TASK REQUIREMENTS
The lines to be copied are those below that contain "يدعم".

DATA SUPPLIED

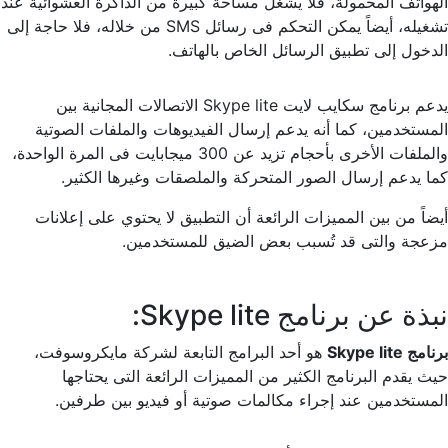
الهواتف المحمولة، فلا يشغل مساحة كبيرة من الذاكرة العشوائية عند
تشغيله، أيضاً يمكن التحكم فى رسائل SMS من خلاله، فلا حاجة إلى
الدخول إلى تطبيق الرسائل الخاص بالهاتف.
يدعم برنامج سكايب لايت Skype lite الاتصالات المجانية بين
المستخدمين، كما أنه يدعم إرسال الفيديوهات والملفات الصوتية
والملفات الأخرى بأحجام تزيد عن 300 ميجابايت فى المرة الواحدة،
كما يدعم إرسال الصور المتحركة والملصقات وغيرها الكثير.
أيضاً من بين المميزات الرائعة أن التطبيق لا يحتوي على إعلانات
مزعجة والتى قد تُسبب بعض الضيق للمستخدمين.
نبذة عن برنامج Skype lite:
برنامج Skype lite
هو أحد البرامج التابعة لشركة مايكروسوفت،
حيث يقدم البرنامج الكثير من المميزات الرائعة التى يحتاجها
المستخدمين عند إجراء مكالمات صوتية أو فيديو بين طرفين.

--

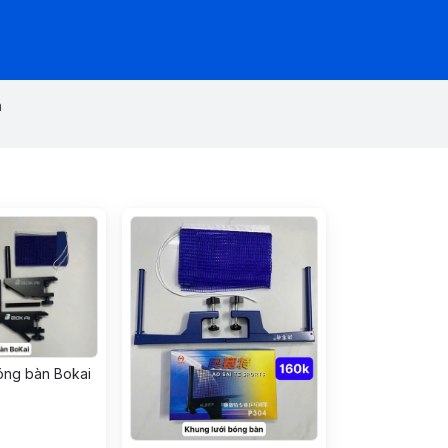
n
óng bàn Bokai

---

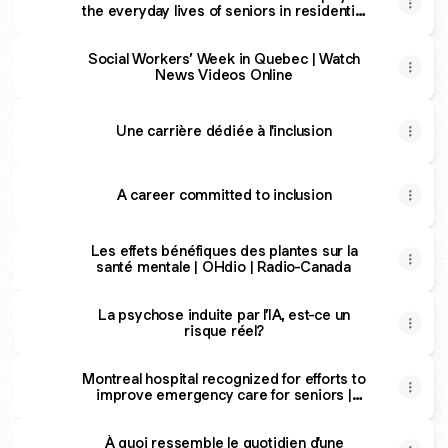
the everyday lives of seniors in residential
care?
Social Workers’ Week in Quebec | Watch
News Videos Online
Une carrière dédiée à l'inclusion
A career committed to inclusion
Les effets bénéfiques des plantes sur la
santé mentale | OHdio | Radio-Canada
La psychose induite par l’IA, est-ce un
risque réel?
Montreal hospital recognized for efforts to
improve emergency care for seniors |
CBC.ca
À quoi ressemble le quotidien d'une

OUTPUT OF THE TASK
يدعم برنامج سكايب لايت Skype lite الاتصالات المجانية بين
المستخدمين، كما أنه يدعم إرسال الفيديوهات والملفات الصوتية
كما يدعم إرسال الصور المتحركة والملصقات وغيرها الكثير.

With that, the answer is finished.